Woken by the sun we looked over to the isles, they were nicely visible, wrinkles of green and white with a light house on one of them. Decision has been made for us, of course we will paddle there as we can see it so clearly. It took about two and half hours in pleasant conditions, surfing lightly forward. Monach isles consist of five islands and some of them were inhabited in the past. The green and white we have seen were the dunes, apparently the highest in Britain.

We came closer and it was time to decide on our landing spot. However rather than long sandy stretches, all we could see were boulders lining the beach. We started to look for a gap in the rocks, and then heard it. The sound, oh no, they weren’t rocks. Of course we have read that the Monach Isles have one of the biggest seal colony in North Atlantic but who thought it would be lying on the beach. We made a retreat and went to look for a landing place without the danger of disturbing them all. Found it just round the corner and named it Dead Seal Beach. No wonder his former friends no longer wanted to share this space.


We could not choose a better day for the visit here. It was warm and the dunes sheltered us from the wind. It was also very quiet apart from the sounds of bees, birds and seals in the distance. The stillness was there and now disturbed by running rabbits.


We walked all the way to where the village used to be. People lived here until 1942, and then one more family moved in for few years at the end of the 40’s. People lived mainly on two islands, this one and the one with lighthouse. Interestingly this lighthouse was manned still in the 1937. So many people lived here, that a school was built here. It looked very idyllic in the warm sun, that it was hard to believe that these isles have about 160 days of gales per year.

Although it is a place out in the Atlantic, it has been visited regularly by fishermen, mainly from the isle of Grimsay.
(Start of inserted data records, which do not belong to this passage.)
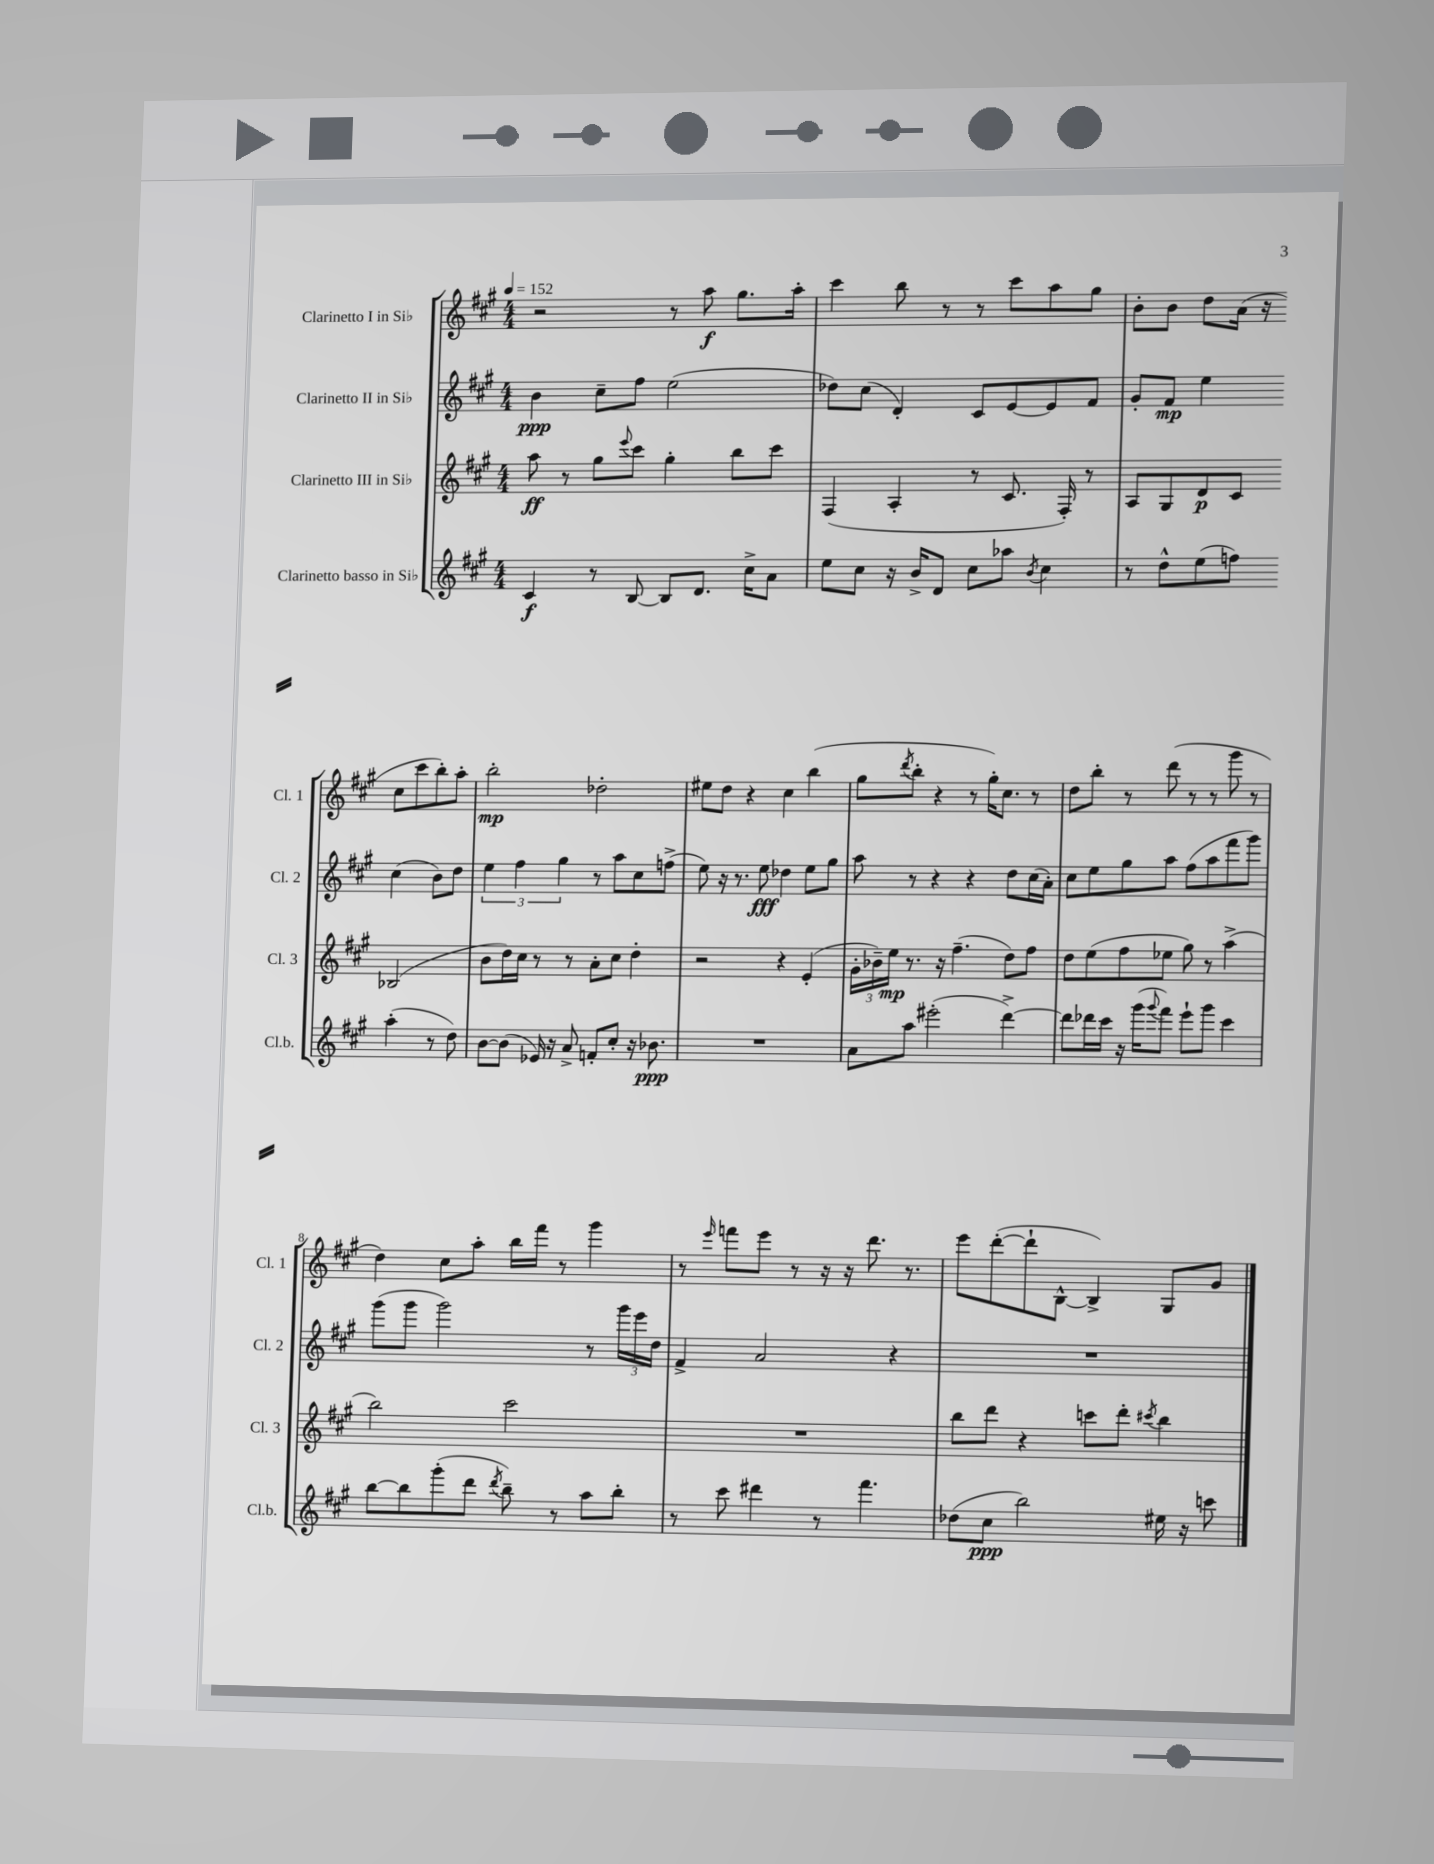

**kern	**kern	**kern	**kern
*staff4	*staff3	*staff2	*staff1
*clefG2	*clefG2	*clefG2	*clefG2
*k[f#c#g#]	*k[f#c#g#]	*k[f#c#g#]	*k[f#c#g#]
*M4/4	*M4/4	*M4/4	*M4/4
*MM152	*MM152	*MM152	*MM152
4c#	8aa	4b	2r
.	8r	.	.
8r	8gg#	8cc#~	.
.	8qqeee	.	.
[8B	8ccc#	8ff#	.
8B]	4gg#'	(2ee	8r
8.d	.	.	8aa
.	8bb	.	8.gg#
16cc#^	.	.	.
8a	8ccc#	.	.
.	.	.	16aa'
=	=	=	=
8ee	(4F#	8dd-)	4ccc#
8cc#	.	(8cc#	.
16r	4A'	4d')	8bb
16b^	.	.	.
8d	.	.	8r
8cc#	8r	8c#	8r
8aa-	8.c#	[8e	8ccc#
8qb	.	.	.
4cc#	.	8e]	8aa
.	16F#')	.	.
.	8r	8f#	8gg#
=	=	=	=
8r	8A	8g#'	8b'
8dd^^	8G#	8f#	8b
(8ee	8d	4ee	8dd
8ff)	8c#	.	(16a
.	.	.	16r
(4aa'	(2B-	(4cc#	8cc#
.	.	.	8ccc#
8r	.	8b)	8bb')
8dd)	.	8dd	8aa'
=	=	=	=
[8b	8b	6ee	2bb'
(8b]	16dd)	.	.
.	.	6ff#	.
.	16cc#	.	.
16e-)	8r	.	.
16r	.	.	.
.	.	6gg#	.
8a^	8r	.	.
8f'	8a'	8r	2dd-'
8cc#'	8cc#	8aa	.
16r	4dd'	8cc#	.
8.b-	.	.	.
.	.	(8ff^	.
=	=	=	=
1r	2r	8ee)	8ee#
.	.	16r	8dd
.	.	8.r	.
.	.	.	4r
.	.	8ee	.
.	4r	4dd-	4cc#
.	(4e'	8ee	(4bb
.	.	8gg#	.
=	=	=	=
8a	24g#'	8aa	8gg#
.	24b-~)	.	.
.	24ee	.	.
.	.	.	8qddd
8aa	8.r	8r	8bb'
(2eee#'	.	4r	4r
.	16r	.	.
.	(4.ff#~	.	.
.	.	4r	8r
.	.	.	16gg#')
.	.	.	8.cc#
[4ddd^)	8dd)	8dd	.
.	8ff#	(16cc#	8r
.	.	16a')	.
=	=	=	=
8ddd]	8dd	8cc#	8dd
16ddd-	(8ee	8ee	8bb'
16ccc#	.	.	.
16r	8ff#	8gg#	8r
(16ggg#	.	.	.
8qqggg#	.	.	.
8fff#)	8ee-	8aa	(8ddd
8eee`	8gg#)	(8ff#	8r
8ggg#	8r	8aa	8r
4ccc#	(4aa^	8fff#	8ggg#
.	.	8ggg#)	8r
=	=	=	=
[8bb	2bb)	(8ggg#	4dd)
8bb]	.	8ggg#	.
(8ggg#'	.	2ggg#)	8cc#
8ddd	.	.	8aa'
8qddd	.	.	.
8bb~)	2ccc#	.	16bb
.	.	.	16fff#
8r	.	.	8r
8aa	.	8r	4ggg#
8bb'	.	24ggg#	.
.	.	24eee	.
.	.	24dd	.
=	=	=	=
8r	1r	4f#^	8r
.	.	.	16qqeee
8ccc#	.	.	8fff
4ddd#	.	2a	8eee
.	.	.	8r
8r	.	.	16r
.	.	.	16r
4.fff#	.	.	8.ddd
.	.	4r	.
.	.	.	8.r
=	=	=	=
(8dd-	8bb	1r	8eee
8cc#	8ddd	.	([8ddd'
2bb)	4r	.	8ddd`]
.	.	.	[8B^^
.	8ccc	.	4B^])
.	8ddd'	.	.
.	8qccc#	.	.
16ee#	4bb	.	8G#
16r	.	.	.
8ccc	.	.	8g#
==	==	==	==
*-	*-	*-	*-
Nowadays there’s the old hall with exhibition and the old school house. This was repaired and sometimes people stay in there. We debated whether we should stay and live out the bad weather here, we found the keys and looked into the room which serves as shelter and respite to fishermen and boatsmen. Unfortunately we wouldn’t be able to comply with the note saying “Leave it as you found it” as we would have to tidy it first, so we decided to leave for North Uist instead.